La musique est un métavers
En lisant le témoignage du compositeur Alex Jaffray, cofondateur associé de l’agence Start-Rec qui réalise des bandes-sons pour le cinéma et des “identités sonores” pour diverses marques, j’ai compris que la musique, en fait, est un métavers. Ce concept, très en vogue actuellement, est défini par un rapport interministériel d’octobre 2022 comme « un service en ligne donnant accès à des simulations d’espaces 3D temps réel, partagées et persistantes, dans lesquelles on peut vivre ensemble des expériences immersives ».
La musique est bel et bien devenue un service en ligne, accessible sur d’innombrables sites. Avant même d’être numérisée, elle relevait déjà, selon Platon, de la pure mathématique. Elle est en effet entièrement définie par les intervalles et les rythmes qui la composent, et ceux-ci sont réductibles à des chiffres.

> **DONNÉES FOURNIES**:
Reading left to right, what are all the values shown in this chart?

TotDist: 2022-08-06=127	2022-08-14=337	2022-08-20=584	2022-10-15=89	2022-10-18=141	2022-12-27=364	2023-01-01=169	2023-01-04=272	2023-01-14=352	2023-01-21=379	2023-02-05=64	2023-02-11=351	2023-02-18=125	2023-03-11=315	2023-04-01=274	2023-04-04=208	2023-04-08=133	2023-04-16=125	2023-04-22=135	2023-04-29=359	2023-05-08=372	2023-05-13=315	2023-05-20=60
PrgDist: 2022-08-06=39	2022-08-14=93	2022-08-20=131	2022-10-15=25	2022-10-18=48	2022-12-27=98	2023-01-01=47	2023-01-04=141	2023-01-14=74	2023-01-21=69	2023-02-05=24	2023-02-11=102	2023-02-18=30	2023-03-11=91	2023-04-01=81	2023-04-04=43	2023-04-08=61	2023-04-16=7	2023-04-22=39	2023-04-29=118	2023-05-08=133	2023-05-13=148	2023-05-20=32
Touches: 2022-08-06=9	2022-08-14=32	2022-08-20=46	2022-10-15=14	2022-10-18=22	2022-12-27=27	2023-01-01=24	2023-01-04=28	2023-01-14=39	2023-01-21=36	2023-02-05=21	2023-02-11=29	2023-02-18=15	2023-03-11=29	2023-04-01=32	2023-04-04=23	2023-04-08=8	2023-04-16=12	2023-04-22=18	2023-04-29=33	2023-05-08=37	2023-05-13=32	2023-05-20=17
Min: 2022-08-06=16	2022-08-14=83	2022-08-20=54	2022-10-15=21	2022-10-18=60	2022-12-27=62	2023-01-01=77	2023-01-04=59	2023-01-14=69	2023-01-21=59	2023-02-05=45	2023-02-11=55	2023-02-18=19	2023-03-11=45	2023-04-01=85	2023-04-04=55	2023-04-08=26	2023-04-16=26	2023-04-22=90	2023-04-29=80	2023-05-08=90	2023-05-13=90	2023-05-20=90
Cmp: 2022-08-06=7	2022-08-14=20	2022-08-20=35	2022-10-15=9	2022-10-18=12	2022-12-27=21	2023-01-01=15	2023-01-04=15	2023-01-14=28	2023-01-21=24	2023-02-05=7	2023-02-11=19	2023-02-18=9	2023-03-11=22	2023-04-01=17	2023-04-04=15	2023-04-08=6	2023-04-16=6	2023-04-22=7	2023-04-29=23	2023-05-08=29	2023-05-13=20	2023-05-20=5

* * *

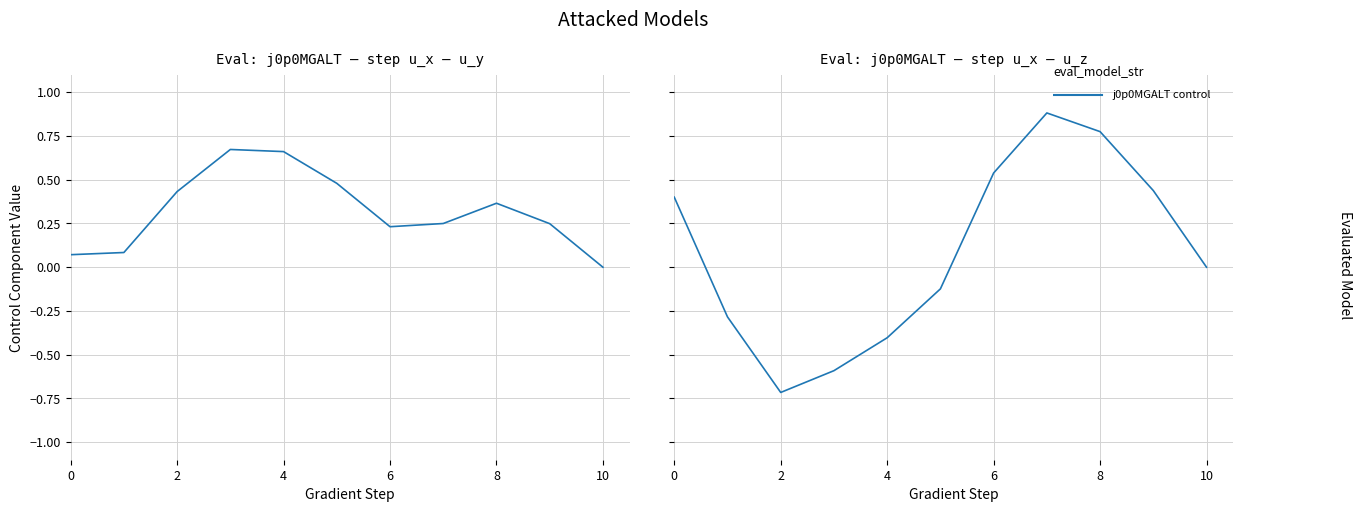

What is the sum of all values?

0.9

> **EXERCICES À FAIRE**:
A) Recopiez le texte sur la musique, du passage « La musique est bel » jusqu'à « à des chiffres. ».
B) Relevez toutes les lignes des données qui contiennent le mot « values ».

> **RÉPONSES DANS L'ORDRE**:
A)
La musique est bel et bien devenue un service en ligne, accessible sur d’innombrables sites. Avant même d’être numérisée, elle relevait déjà, selon Platon, de la pure mathématique. Elle est en effet entièrement définie par les intervalles et les rythmes qui la composent, et ceux-ci sont réductibles à des chiffres.

B)
Reading left to right, what are all the values shown in this chart?
What is the sum of all values?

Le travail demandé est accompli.